Personal information
- Full name: James Ashley Stuart Spires
- Born: 12 November 1979 (age 46) Solihull, Warwickshire, England
- Batting: Right-handed
- Bowling: Slow left-arm

Domestic team information
- 1999-2005: Warwickshire
- 2001: Warwickshire Cricket Board

Career statistics
| Competition | FC | LA |
| Matches | 7 | 1 |
| Runs scored | 70 | – |
| Batting average | 17.50 | – |
| 100s/50s | –/– | –/– |
| Top score | 37* | – |
| Balls bowled | 1,330 | 60 |
| Wickets | 20 | 1 |
| Bowling average | 38.40 | 33.00 |
| 5 wickets in innings | 1 | – |
| 10 wickets in match | – | – |
| Best bowling | 5/165 | 1/33 |
| Catches/stumpings | 3/– | –/– |
- Source: Cricinfo, 25 October 2010

= Jamie Spires =

English cricketer

James 'Jamie' Ashley Stuart Spires (born 12 November 1976) is an English cricketer.

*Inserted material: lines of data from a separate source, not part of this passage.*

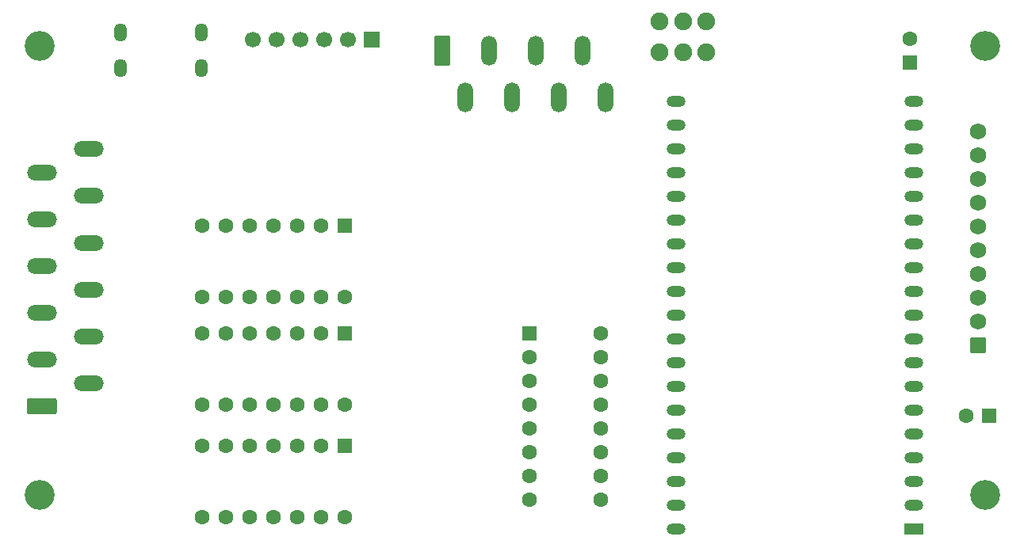
<source format=gbr>
%TF.GenerationSoftware,KiCad,Pcbnew,9.0.3*%
%TF.CreationDate,2025-10-07T23:40:21-05:00*%
%TF.ProjectId,MoistureSensor1,4d6f6973-7475-4726-9553-656e736f7231,1.0.0*%
%TF.SameCoordinates,Original*%
%TF.FileFunction,Soldermask,Bot*%
%TF.FilePolarity,Negative*%
%FSLAX46Y46*%
G04 Gerber Fmt 4.6, Leading zero omitted, Abs format (unit mm)*
G04 Created by KiCad (PCBNEW 9.0.3) date 2025-10-07 23:40:21*
%MOMM*%
%LPD*%
G01*
G04 APERTURE LIST*
G04 Aperture macros list*
%AMRoundRect*
0 Rectangle with rounded corners*
0 $1 Rounding radius*
0 $2 $3 $4 $5 $6 $7 $8 $9 X,Y pos of 4 corners*
0 Add a 4 corners polygon primitive as box body*
4,1,4,$2,$3,$4,$5,$6,$7,$8,$9,$2,$3,0*
0 Add four circle primitives for the rounded corners*
1,1,$1+$1,$2,$3*
1,1,$1+$1,$4,$5*
1,1,$1+$1,$6,$7*
1,1,$1+$1,$8,$9*
0 Add four rect primitives between the rounded corners*
20,1,$1+$1,$2,$3,$4,$5,0*
20,1,$1+$1,$4,$5,$6,$7,0*
20,1,$1+$1,$6,$7,$8,$9,0*
20,1,$1+$1,$8,$9,$2,$3,0*%
G04 Aperture macros list end*
%ADD10C,3.200000*%
%ADD11R,1.700000X1.700000*%
%ADD12C,1.700000*%
%ADD13RoundRect,0.250000X-0.550000X-0.550000X0.550000X-0.550000X0.550000X0.550000X-0.550000X0.550000X0*%
%ADD14C,1.600000*%
%ADD15RoundRect,0.250000X-0.550000X0.550000X-0.550000X-0.550000X0.550000X-0.550000X0.550000X0.550000X0*%
%ADD16RoundRect,0.250000X0.620000X-0.620000X0.620000X0.620000X-0.620000X0.620000X-0.620000X-0.620000X0*%
%ADD17C,1.740000*%
%ADD18C,1.900000*%
%ADD19RoundRect,0.201923X-0.638077X-1.398077X0.638077X-1.398077X0.638077X1.398077X-0.638077X1.398077X0*%
%ADD20O,1.680000X3.200000*%
%ADD21RoundRect,0.250000X0.550000X-0.550000X0.550000X0.550000X-0.550000X0.550000X-0.550000X-0.550000X0*%
%ADD22O,1.354000X1.954000*%
%ADD23RoundRect,0.250000X0.550000X0.550000X-0.550000X0.550000X-0.550000X-0.550000X0.550000X-0.550000X0*%
%ADD24RoundRect,0.201923X1.398077X-0.638077X1.398077X0.638077X-1.398077X0.638077X-1.398077X-0.638077X0*%
%ADD25O,3.200000X1.680000*%
%ADD26R,2.000000X1.200000*%
%ADD27O,2.000000X1.200000*%
G04 APERTURE END LIST*
D10*
%TO.C,H2*%
X203000000Y-123000000D03*
%TD*%
D11*
%TO.C,SMX*%
X137500000Y-74250000D03*
D12*
X134960000Y-74250000D03*
X132420000Y-74250000D03*
X129880000Y-74250000D03*
X127340000Y-74250000D03*
X124800000Y-74250000D03*
%TD*%
D13*
%TO.C,U4*%
X154380000Y-105720000D03*
D14*
X154380000Y-108260000D03*
X154380000Y-110800000D03*
X154380000Y-113340000D03*
X154380000Y-115880000D03*
X154380000Y-118420000D03*
X154380000Y-120960000D03*
X154380000Y-123500000D03*
X162000000Y-123500000D03*
X162000000Y-120960000D03*
X162000000Y-118420000D03*
X162000000Y-115880000D03*
X162000000Y-113340000D03*
X162000000Y-110800000D03*
X162000000Y-108260000D03*
X162000000Y-105720000D03*
%TD*%
D10*
%TO.C,H1*%
X203000000Y-75000000D03*
%TD*%
%TO.C,H4*%
X102000000Y-75000000D03*
%TD*%
D15*
%TO.C,U6*%
X134620000Y-105695000D03*
D14*
X132080000Y-105695000D03*
X129540000Y-105695000D03*
X127000000Y-105695000D03*
X124460000Y-105695000D03*
X121920000Y-105695000D03*
X119380000Y-105695000D03*
X119380000Y-113315000D03*
X121920000Y-113315000D03*
X124460000Y-113315000D03*
X127000000Y-113315000D03*
X129540000Y-113315000D03*
X132080000Y-113315000D03*
X134620000Y-113315000D03*
%TD*%
D16*
%TO.C,J4*%
X202250000Y-106930000D03*
D17*
X202250000Y-104390000D03*
X202250000Y-101850000D03*
X202250000Y-99310000D03*
X202250000Y-96770000D03*
X202250000Y-94230000D03*
X202250000Y-91690000D03*
X202250000Y-89150000D03*
X202250000Y-86610000D03*
X202250000Y-84070000D03*
%TD*%
D18*
%TO.C,On     Off*%
X173250000Y-72350000D03*
X170750000Y-72350000D03*
X168250000Y-72350000D03*
X173250000Y-75650000D03*
X170750000Y-75650000D03*
X168250000Y-75650000D03*
%TD*%
D19*
%TO.C,J6*%
X145000000Y-75500000D03*
D20*
X147500000Y-80500000D03*
X150000000Y-75500000D03*
X152500000Y-80500000D03*
X155000000Y-75500000D03*
X157500000Y-80500000D03*
X160000000Y-75500000D03*
X162500000Y-80500000D03*
%TD*%
D21*
%TO.C,C4*%
X195000000Y-76705113D03*
D14*
X195000000Y-74205113D03*
%TD*%
D10*
%TO.C,H3*%
X102000000Y-123000000D03*
%TD*%
D22*
%TO.C,5v in*%
X119320000Y-77300000D03*
X110680000Y-77300000D03*
X119320000Y-73500000D03*
X110680000Y-73500000D03*
%TD*%
D23*
%TO.C,C3*%
X203500000Y-114500000D03*
D14*
X201000000Y-114500000D03*
%TD*%
D24*
%TO.C,J5*%
X102250000Y-113500000D03*
D25*
X107250000Y-111000000D03*
X102250000Y-108500000D03*
X107250000Y-106000000D03*
X102250000Y-103500000D03*
X107250000Y-101000000D03*
X102250000Y-98500000D03*
X107250000Y-96000000D03*
X102250000Y-93500000D03*
X107250000Y-91000000D03*
X102250000Y-88500000D03*
X107250000Y-86000000D03*
%TD*%
D15*
%TO.C,U5*%
X134620000Y-117695000D03*
D14*
X132080000Y-117695000D03*
X129540000Y-117695000D03*
X127000000Y-117695000D03*
X124460000Y-117695000D03*
X121920000Y-117695000D03*
X119380000Y-117695000D03*
X119380000Y-125315000D03*
X121920000Y-125315000D03*
X124460000Y-125315000D03*
X127000000Y-125315000D03*
X129540000Y-125315000D03*
X132080000Y-125315000D03*
X134620000Y-125315000D03*
%TD*%
D26*
%TO.C,U1*%
X195400000Y-126640000D03*
D27*
X195400000Y-124100000D03*
X195400000Y-121560000D03*
X195400000Y-119020000D03*
X195400000Y-116480000D03*
X195400000Y-113940000D03*
X195400000Y-111400000D03*
X195400000Y-108860000D03*
X195400000Y-106320000D03*
X195400000Y-103780000D03*
X195400000Y-101240000D03*
X195400000Y-98700000D03*
X195400000Y-96160000D03*
X195400000Y-93620000D03*
X195400000Y-91080000D03*
X195400000Y-88540000D03*
X195400000Y-86000000D03*
X195400000Y-83460000D03*
X195400000Y-80920000D03*
X170003680Y-80922720D03*
X170003680Y-83462720D03*
X170000000Y-86000000D03*
X170000000Y-88540000D03*
X170000000Y-91080000D03*
X170000000Y-93620000D03*
X170000000Y-96160000D03*
X170000000Y-98700000D03*
X170000000Y-101240000D03*
X170000000Y-103780000D03*
X170000000Y-106320000D03*
X170000000Y-108860000D03*
X170000000Y-111400000D03*
X170000000Y-113940000D03*
X170000000Y-116480000D03*
X170000000Y-119020000D03*
X170000000Y-121560000D03*
X170000000Y-124100000D03*
X170000000Y-126640000D03*
%TD*%
D15*
%TO.C,U7*%
X134620000Y-94195000D03*
D14*
X132080000Y-94195000D03*
X129540000Y-94195000D03*
X127000000Y-94195000D03*
X124460000Y-94195000D03*
X121920000Y-94195000D03*
X119380000Y-94195000D03*
X119380000Y-101815000D03*
X121920000Y-101815000D03*
X124460000Y-101815000D03*
X127000000Y-101815000D03*
X129540000Y-101815000D03*
X132080000Y-101815000D03*
X134620000Y-101815000D03*
%TD*%
M02*

</source>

Spires is a right-handed batsman who bowls slow left-arm orthodox. He was born in Solihull, Warwickshire and educated at Solihull School.

Spires made his debut in first-class cricket for Warwickshire against Middlesex in 2001. From 2001 to 2002, he represented the county in 7 first-class matches, the last of which came against Sussex in the County Championship. In his 7 first-class matches, he scored 70 runs at a batting average of 17.50, with a high score of 37*. In the field he took 3 catches. With the ball he took 20 wickets at a bowling average of 38.40, with a single five wicket haul which yielded his career best figures of 5/165.

In 2001, he represented the Warwickshire Cricket Board in a single List A match against Cumberland in the 1st round of the 2002 Cheltenham & Gloucester Trophy which was held in 2001 at St George's Road, Millom. In his only List A match he took a single wicket at a cost of 33 runs.

He currently plays (and captained until December 2012) club cricket for Knowle and Dorridge Cricket Club in the Birmingham and District Premier League, guiding them to their first ever Birmingham League title in 2009.